Twitter obviously felt that this was the only route available to it — but is that true? I don’t think so, and neither do others, including one of the earliest Twitter employees: Alex Payne, who ran the developer and platform side of the company for a long time. After he left in 2010, he described a letter that he had sent to the executive team arguing that Twitter was making a mistake by closing down the network, and that it should have made the opposite decision: that is, by becoming as open as possible. In a nutshell, he said, Twitter’s choice was to become more open — to decentralize the network — or die like other walled-garden platforms before it.

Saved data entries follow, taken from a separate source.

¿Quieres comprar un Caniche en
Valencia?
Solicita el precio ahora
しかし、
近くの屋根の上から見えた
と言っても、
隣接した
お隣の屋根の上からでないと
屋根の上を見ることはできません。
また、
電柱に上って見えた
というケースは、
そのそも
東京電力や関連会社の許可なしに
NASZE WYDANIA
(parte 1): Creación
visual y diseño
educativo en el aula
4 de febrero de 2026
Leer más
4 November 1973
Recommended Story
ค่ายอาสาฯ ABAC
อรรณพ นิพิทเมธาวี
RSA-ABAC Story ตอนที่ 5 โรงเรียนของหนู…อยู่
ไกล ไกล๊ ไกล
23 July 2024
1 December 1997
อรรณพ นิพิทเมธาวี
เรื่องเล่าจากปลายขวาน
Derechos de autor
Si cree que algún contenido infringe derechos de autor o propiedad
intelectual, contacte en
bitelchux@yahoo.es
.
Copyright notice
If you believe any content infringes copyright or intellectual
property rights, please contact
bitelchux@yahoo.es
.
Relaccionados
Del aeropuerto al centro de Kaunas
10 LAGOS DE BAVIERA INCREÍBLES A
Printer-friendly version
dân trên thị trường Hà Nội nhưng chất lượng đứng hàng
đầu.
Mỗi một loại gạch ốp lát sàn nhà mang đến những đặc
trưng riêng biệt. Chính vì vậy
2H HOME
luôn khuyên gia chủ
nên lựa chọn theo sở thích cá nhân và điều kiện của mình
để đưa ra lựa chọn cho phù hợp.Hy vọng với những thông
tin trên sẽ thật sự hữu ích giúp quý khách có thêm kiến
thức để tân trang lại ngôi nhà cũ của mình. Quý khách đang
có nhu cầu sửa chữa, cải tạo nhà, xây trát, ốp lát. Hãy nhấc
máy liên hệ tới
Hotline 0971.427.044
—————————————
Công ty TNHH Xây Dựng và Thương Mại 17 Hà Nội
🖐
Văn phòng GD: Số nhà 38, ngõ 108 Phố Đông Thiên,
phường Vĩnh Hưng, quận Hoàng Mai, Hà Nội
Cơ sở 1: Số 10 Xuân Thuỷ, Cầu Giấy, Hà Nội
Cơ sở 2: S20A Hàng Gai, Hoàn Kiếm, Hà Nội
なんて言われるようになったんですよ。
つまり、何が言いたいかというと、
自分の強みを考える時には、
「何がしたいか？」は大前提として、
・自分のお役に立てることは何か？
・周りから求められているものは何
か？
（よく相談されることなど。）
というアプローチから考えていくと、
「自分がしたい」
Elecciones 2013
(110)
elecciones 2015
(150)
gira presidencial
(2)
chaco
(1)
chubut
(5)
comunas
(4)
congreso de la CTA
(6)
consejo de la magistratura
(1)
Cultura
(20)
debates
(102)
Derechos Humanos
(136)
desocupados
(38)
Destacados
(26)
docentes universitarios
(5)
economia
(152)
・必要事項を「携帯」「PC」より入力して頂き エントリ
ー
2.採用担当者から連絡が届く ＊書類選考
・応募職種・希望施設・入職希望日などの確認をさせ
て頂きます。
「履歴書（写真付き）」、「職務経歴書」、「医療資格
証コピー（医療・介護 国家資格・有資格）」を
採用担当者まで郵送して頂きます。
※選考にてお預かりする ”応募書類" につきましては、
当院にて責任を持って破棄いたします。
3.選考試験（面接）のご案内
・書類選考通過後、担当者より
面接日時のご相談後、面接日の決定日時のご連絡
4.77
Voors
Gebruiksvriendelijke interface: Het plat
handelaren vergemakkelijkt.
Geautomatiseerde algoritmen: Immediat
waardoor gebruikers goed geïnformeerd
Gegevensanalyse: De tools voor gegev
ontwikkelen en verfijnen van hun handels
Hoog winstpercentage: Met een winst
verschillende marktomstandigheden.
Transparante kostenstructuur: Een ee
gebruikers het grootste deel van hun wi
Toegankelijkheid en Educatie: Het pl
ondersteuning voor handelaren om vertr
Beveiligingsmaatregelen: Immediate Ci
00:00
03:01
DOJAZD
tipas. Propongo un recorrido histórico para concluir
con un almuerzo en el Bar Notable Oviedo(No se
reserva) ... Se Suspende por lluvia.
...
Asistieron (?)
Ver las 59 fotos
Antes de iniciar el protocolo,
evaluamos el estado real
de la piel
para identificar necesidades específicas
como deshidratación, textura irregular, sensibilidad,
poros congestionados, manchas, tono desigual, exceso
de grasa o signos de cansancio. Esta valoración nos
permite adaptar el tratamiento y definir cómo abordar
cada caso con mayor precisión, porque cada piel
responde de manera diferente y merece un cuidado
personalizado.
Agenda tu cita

Ben makes a somewhat similar argument in his “Twitter and What Might Have Been”post: although he doesn’t say Twitter will die because of the decisions it made, he does say that the company could arguably have generated as much or more value by taking the open path rather than shutting down the ecosystem. And that’s because the core value of the service is the “interest graph” of its users, not the app itself or timeline views or whatever other metrics the company has come up with to satisfy Wall Street. And monetizing that interest graph might actually be better accomplished with partners rather than trying to do it all within the native app or website:

I would argue that what makes Twitter the company valuable is not Twitter the app or 140 characters or @names or anything else having to do with the product: rather, it’s the interest graph that is nearly priceless. More specifically, it is Twitter identities and the understanding that can be gleaned from how those identities are used and how they interact that matters. If one starts with that sort of understanding — that Twitter the company is about the graph, not the app — one would make very different decisions. For one, the clear priority would not be increasing ad inventory on the Twitter timeline (which in this understanding is but one manifestation of an interest graph) but rather ensuring as many people as possible have and use a Twitter identity. And what would be the best way to do that? Through 3rd-parties, of course!

Last year, Twitter effectively admitted that it needed third-party developers and apps to achieve its growth potential: the company had a developer conference and talked about how it wanted to work with outside entities to build things that would work with the API, including some new ventures aimed at turning Twitter into a single-login identity service and other initiatives collectively known as Fabric.

For anyone who had worked with Twitter in the past, however, this was a little bit like Fox Inc. asking for chicken volunteers to help it build a new hen-house. As far as I can tell, there’s little or no evidence that Twitter’s outreach program is working.

What would Twitter be like today if it had embraced its ecosystem and tried to build on it instead of cutting it off at the knees? I don’t really know, and I’m not sure anyone does. But I think it would have a lot more goodwill to spend — both with developers and with users — than it does now, and I think many aspects of the service that it is now trying to build up, including smart recommendations and curation, would be a lot better off with outside input than they are now.